Source document.
::::

This is actually the perfect way to return to the blog after a month-plus hiatus. I know some of you have said things like "You just have so many funny things to write about" and it is implied that the reason for that is the fact that I live in Oxford, which--let's be realistic--is a 'funny' place with weird archaic traditions and some interesting people. And I have always thought that isn't true, but today that thought was confirmed.

What I am about to describe is hands-down the most unbelievable thing that has happened to me in the past two years and it happened in the good-ole US of A.

I don't even know where to start, so I am just going to launch in. Buckle your seat-belts.

So, I am currently attending a research methods conference at the University of Arizona in Tucson. And this morning, after the first session had ended I came to a coffee/art shop where I could get my new favorite rasperry mocha. As I am standing in line, I hear somebody behind me say/shout "Hey, lady!" (And you should know that it wasn't the "Hey....lady"-I-am-trying-to-get-your-attention version, or the "Hey, lady?"-I-have-a-question-for-you version. It was the "Hey-I-am-using-lady-like-it-is-your-name-and-we-know-each-other-well" version.)

And to confirm, my analysis of the 'version' of "hey lady" that was being used, it was followed by "I know you right?" (Ok....so this reveals that it was context rather than just some great insight or inference into what was meant by "hey lady" that led me to my previous conclusion.)

I responded with...."Um....I am actually just in town for a few days. So no?"

To which she said "Red-headed-lady, don't I know you?" and "What are you in town for?"

Me: "A methods conference." (Don't worry, I won't give you the transcript for the whole conversation...I just have to give you the feel).

Her: "What kind of methods? Educate me."

Me: "Um...statistical methods."

Her: "Oh yeah? What kind, can you explain it more than that?"

::::

Exercise directions.
Reproduce a stretch of the blog post verbatim, starting at the words "So, I am currently" and stopping after "my previous conclusion.)".

Data block.
::::

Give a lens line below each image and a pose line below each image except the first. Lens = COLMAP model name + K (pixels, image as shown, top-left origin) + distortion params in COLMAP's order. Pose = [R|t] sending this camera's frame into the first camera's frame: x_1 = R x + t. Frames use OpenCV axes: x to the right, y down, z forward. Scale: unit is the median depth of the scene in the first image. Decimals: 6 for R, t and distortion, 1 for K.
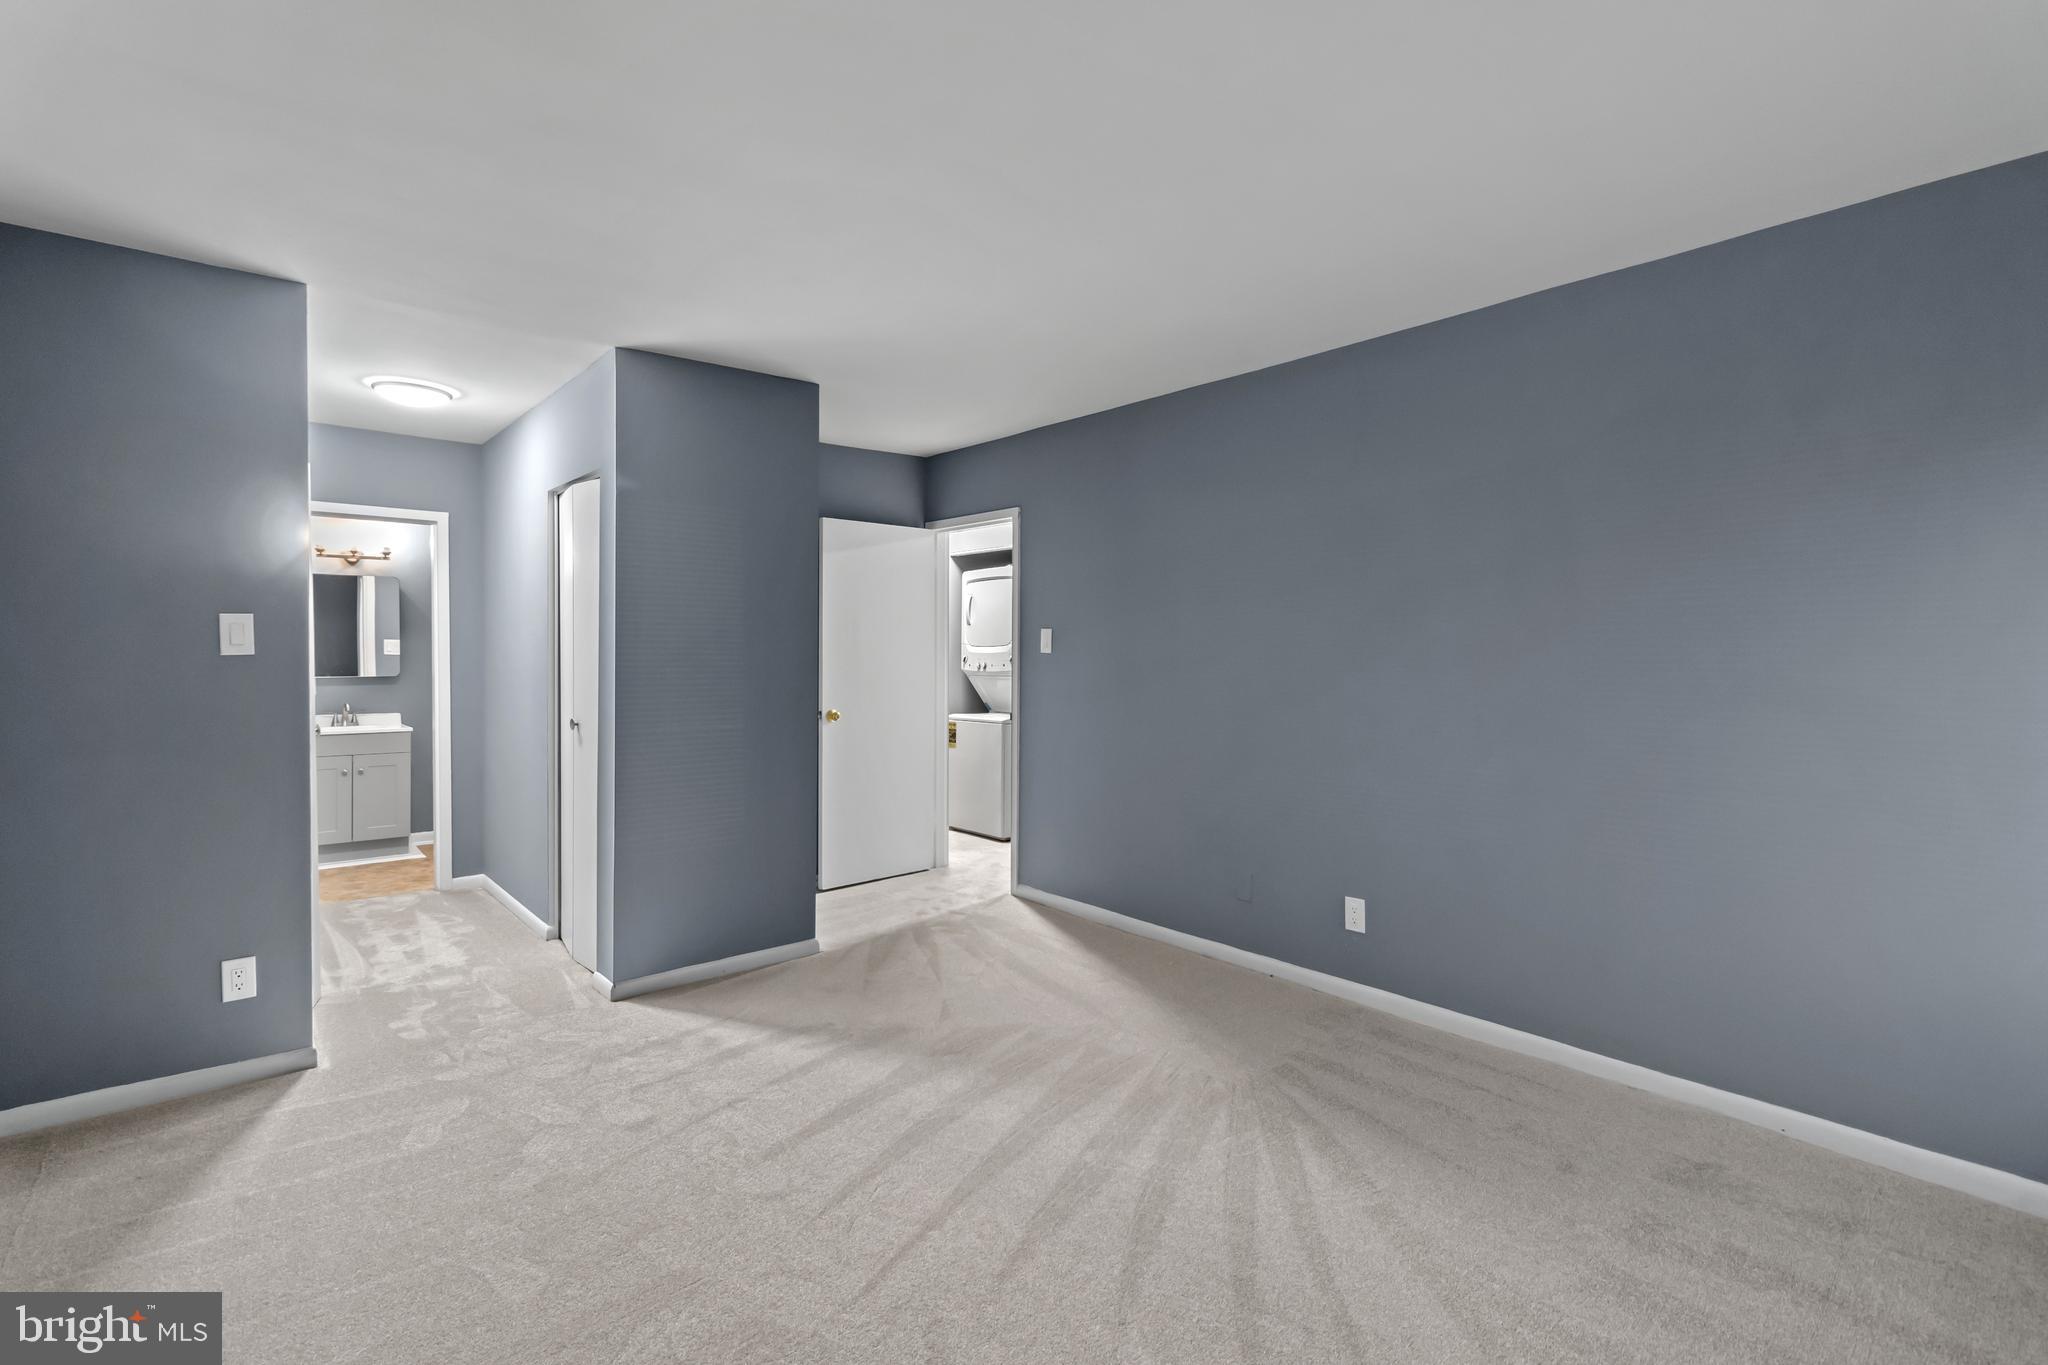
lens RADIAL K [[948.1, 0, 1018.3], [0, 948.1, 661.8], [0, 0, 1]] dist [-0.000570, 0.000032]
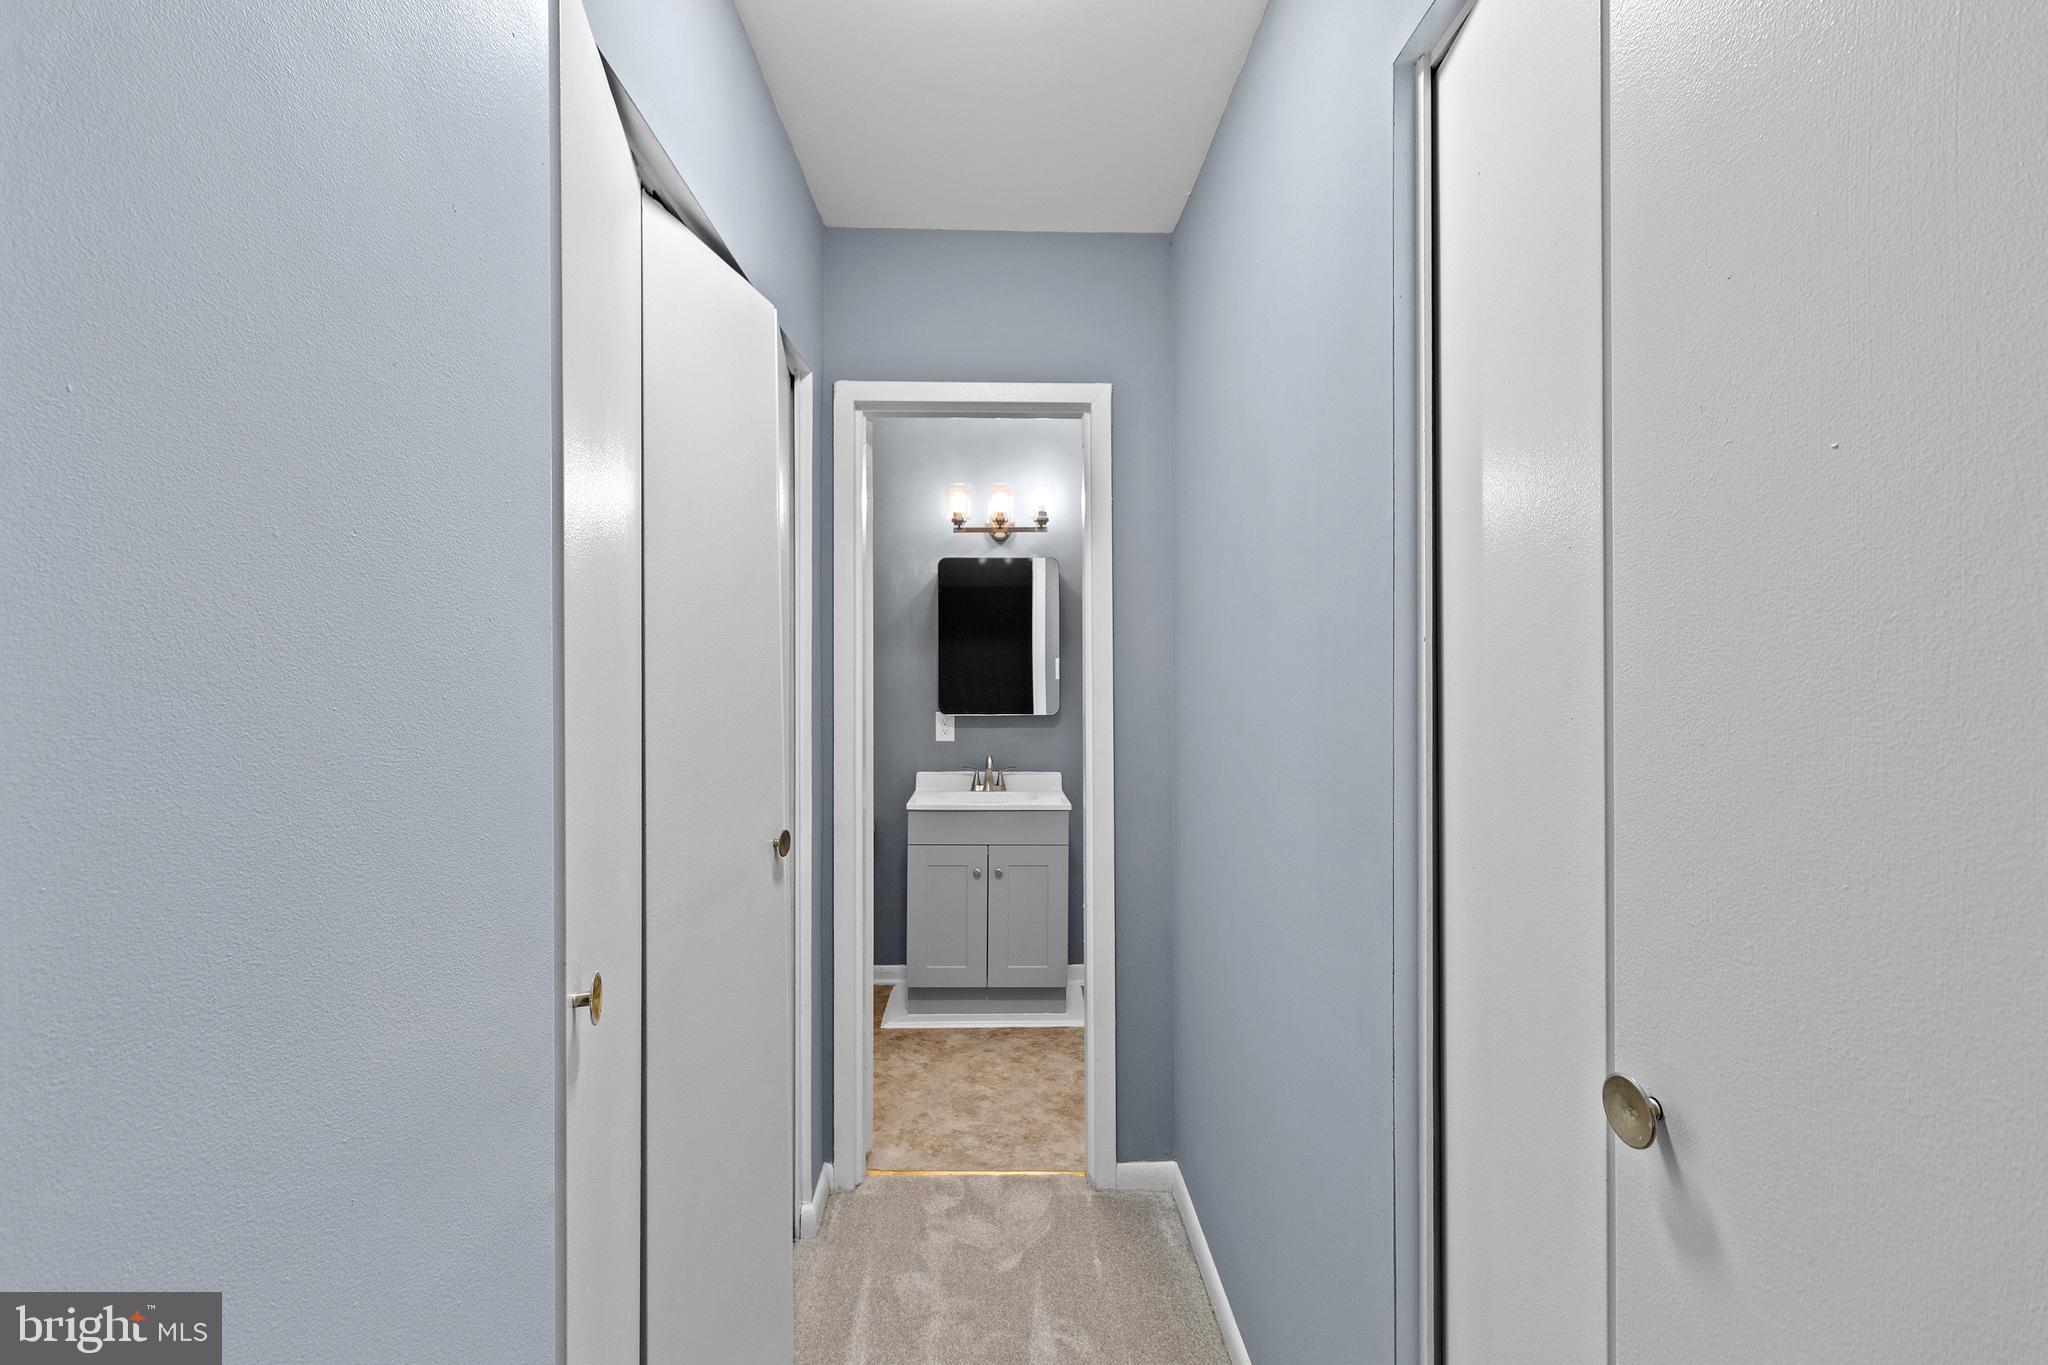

::::

Exercise response.
So, I am currently attending a research methods conference at the University of Arizona in Tucson. And this morning, after the first session had ended I came to a coffee/art shop where I could get my new favorite rasperry mocha. As I am standing in line, I hear somebody behind me say/shout "Hey, lady!" (And you should know that it wasn't the "Hey....lady"-I-am-trying-to-get-your-attention version, or the "Hey, lady?"-I-have-a-question-for-you version. It was the "Hey-I-am-using-lady-like-it-is-your-name-and-we-know-each-other-well" version.)

And to confirm, my analysis of the 'version' of "hey lady" that was being used, it was followed by "I know you right?" (Ok....so this reveals that it was context rather than just some great insight or inference into what was meant by "hey lady" that led me to my previous conclusion.)